Of course, you can't please everyone.









Oh yeah, THIS thing

Apparently, I rather suck at this whole blog thing. I get it, posts, updates, all those thoughts that swirl around in my head at an impossible velocity get written down and recorded in actual words, but the execution is another thing all together. Time! Such a precious commodity around here.

We spent last week on vacation and I’ve been putting together a post about it, but so far only in my mind. There are pictures to upload and beach towels to wash and sand toys to re-store and oh yeah, furniture to move and then shoes to buy to go with my new (borrowed, but completely adorable oh how I love it) dress that was meant to be worn to Jeff’s sister’s wedding this weekend. Only yesterday, the day after I bought brand new shoes for the first time in, I don’t know, probably two years, I got asked to be IN the wedding as a bridesmaid. My first thought was, but I already have a dress to wear! And new shoes! Then my next thought was, oh my goodness if I had known that I would be standing up in front of EVERYONE then I would have been starving myself for the past two months. Instead I will be standing beside all of my sister-in-law’s best friends, all tiny despite having kids. Yes, I have lost weight, but no, I am not a size two. It seems there was a massive argument between my sister-in-law and one of her bridesmaids and the girl is out of the wedding, and I believe the dress fits. Sure, there could be better reasons for being asked to be in a wedding, but at the same time, we’re the sort of family who does these sort of things.

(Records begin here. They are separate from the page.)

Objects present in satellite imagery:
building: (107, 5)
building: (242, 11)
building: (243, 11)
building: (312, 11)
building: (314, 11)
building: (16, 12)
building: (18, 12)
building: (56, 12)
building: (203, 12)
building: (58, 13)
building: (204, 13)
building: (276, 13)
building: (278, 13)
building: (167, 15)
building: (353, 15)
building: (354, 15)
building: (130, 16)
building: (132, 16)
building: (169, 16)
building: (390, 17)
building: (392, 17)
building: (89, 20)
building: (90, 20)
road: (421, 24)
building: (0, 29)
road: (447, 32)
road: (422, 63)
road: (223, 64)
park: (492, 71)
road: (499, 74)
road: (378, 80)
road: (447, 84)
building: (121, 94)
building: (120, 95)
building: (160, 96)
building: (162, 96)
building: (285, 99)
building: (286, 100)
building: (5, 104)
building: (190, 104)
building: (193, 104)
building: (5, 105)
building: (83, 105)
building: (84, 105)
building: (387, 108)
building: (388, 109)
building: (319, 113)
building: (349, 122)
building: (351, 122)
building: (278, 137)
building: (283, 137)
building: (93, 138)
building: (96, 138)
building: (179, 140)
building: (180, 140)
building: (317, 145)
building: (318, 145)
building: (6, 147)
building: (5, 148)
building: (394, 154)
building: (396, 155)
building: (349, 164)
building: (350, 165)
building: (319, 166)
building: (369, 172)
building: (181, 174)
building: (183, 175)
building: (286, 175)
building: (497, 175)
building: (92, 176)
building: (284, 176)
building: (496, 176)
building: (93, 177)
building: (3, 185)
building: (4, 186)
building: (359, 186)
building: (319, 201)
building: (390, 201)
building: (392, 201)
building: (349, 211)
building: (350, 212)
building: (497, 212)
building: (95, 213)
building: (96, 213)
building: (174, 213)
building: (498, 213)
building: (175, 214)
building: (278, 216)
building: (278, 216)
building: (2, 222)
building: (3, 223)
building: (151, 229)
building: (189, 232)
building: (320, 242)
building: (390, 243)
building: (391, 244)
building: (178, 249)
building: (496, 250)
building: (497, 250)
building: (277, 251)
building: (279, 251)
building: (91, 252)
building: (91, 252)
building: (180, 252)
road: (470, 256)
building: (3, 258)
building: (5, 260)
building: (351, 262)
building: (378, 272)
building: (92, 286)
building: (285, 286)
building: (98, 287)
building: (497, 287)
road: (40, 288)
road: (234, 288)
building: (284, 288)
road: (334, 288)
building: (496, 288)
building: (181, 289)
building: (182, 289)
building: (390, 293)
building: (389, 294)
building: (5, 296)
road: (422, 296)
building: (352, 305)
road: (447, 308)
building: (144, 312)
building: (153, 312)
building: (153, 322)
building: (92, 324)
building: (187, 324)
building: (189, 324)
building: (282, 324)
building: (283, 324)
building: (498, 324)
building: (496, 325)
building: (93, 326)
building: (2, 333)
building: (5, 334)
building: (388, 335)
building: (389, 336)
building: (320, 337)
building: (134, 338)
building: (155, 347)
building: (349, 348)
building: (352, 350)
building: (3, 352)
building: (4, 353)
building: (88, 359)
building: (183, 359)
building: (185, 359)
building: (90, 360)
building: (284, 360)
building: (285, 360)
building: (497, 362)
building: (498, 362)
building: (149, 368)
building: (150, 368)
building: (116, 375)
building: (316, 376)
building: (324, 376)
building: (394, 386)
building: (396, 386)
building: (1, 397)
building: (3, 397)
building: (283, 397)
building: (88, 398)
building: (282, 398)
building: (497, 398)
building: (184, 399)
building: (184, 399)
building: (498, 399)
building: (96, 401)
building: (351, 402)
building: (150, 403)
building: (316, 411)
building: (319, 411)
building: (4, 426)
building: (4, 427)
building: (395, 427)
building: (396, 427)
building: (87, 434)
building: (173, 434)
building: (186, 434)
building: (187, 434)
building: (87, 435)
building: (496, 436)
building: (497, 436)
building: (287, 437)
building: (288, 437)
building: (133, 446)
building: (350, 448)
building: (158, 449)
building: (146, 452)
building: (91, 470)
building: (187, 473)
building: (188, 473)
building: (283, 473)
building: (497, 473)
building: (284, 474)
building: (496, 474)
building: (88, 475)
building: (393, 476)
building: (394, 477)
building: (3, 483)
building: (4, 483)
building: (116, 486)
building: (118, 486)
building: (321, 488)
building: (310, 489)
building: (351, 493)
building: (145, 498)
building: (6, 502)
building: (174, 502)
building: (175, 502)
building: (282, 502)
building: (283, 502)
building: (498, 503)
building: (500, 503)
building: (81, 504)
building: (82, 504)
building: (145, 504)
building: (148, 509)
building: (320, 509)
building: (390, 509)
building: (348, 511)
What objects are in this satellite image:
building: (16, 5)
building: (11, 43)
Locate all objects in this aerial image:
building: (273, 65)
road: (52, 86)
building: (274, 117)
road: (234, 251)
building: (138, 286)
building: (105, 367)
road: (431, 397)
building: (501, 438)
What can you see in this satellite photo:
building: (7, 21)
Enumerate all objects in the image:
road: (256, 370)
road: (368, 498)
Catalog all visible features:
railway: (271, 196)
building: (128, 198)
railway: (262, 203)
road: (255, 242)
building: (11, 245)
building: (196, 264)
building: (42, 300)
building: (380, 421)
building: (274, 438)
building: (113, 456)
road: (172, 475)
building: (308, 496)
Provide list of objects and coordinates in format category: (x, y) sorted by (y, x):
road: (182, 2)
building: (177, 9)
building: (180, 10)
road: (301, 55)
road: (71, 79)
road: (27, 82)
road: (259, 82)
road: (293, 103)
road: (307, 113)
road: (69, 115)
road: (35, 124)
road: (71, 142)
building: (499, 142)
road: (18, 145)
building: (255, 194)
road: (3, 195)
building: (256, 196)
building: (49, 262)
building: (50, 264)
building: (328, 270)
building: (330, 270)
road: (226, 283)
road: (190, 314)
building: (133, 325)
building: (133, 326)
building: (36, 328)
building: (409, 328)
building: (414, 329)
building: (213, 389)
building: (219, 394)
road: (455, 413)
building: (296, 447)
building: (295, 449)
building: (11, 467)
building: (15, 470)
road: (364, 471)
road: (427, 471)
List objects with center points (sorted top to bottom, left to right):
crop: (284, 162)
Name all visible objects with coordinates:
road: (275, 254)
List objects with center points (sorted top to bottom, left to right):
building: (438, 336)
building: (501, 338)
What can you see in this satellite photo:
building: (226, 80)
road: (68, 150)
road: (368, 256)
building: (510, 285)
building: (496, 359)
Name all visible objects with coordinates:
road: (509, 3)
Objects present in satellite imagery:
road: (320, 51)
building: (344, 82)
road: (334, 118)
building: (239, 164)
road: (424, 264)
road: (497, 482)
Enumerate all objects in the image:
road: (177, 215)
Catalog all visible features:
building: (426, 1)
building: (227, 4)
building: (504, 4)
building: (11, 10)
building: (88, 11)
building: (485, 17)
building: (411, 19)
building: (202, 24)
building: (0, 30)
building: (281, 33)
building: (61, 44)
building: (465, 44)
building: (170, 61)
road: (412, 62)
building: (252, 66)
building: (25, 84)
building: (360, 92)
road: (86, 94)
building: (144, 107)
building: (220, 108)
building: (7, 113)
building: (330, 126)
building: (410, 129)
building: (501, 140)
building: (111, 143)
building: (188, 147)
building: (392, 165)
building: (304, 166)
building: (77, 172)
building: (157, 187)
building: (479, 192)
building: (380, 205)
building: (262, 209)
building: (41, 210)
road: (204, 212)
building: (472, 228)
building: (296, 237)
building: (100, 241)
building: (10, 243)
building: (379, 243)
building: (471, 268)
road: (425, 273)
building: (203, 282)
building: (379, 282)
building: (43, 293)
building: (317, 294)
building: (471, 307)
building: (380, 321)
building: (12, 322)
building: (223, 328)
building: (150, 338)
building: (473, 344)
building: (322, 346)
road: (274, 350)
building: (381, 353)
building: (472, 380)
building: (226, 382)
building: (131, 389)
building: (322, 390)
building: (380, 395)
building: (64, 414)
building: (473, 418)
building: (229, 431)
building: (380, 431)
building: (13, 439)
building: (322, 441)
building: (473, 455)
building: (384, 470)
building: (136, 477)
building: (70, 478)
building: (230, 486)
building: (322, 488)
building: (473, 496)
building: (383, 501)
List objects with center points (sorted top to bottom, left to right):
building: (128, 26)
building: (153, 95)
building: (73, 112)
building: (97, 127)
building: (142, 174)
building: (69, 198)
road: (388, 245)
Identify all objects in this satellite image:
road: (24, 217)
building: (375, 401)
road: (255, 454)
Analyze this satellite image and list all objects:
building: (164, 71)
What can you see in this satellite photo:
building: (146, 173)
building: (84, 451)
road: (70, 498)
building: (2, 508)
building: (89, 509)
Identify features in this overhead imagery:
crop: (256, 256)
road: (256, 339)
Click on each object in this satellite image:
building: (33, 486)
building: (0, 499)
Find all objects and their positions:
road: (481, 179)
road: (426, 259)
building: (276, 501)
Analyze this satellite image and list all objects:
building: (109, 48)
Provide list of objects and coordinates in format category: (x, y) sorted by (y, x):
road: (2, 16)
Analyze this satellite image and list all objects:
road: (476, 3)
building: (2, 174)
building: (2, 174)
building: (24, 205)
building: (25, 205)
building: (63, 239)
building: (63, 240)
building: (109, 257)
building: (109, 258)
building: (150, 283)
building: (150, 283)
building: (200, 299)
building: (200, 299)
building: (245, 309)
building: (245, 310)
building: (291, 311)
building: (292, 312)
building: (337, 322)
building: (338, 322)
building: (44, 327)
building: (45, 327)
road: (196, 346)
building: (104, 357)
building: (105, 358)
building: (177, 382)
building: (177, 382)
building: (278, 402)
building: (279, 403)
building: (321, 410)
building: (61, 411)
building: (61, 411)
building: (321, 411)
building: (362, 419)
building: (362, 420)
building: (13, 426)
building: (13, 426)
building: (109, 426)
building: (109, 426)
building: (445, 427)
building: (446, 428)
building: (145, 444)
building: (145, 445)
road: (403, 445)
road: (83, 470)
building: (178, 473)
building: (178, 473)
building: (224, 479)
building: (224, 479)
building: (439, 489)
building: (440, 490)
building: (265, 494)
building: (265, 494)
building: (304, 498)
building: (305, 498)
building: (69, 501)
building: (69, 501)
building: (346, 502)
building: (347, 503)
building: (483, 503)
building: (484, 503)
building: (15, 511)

So. A little distressed, but pleased, and also harried over here.

The other thing that keeps me from updating is the fact that we recently got a tivo, which means that I have been able to watch ancient episodes of 90210 during my frenzied mornings.

Anyway, there it is, excuses. I am trying to get better at time-management so that I can have all of life’s pleasures, including 90210 AND writing AND shoe-shopping AND keeping those two kids alive and happy and loved.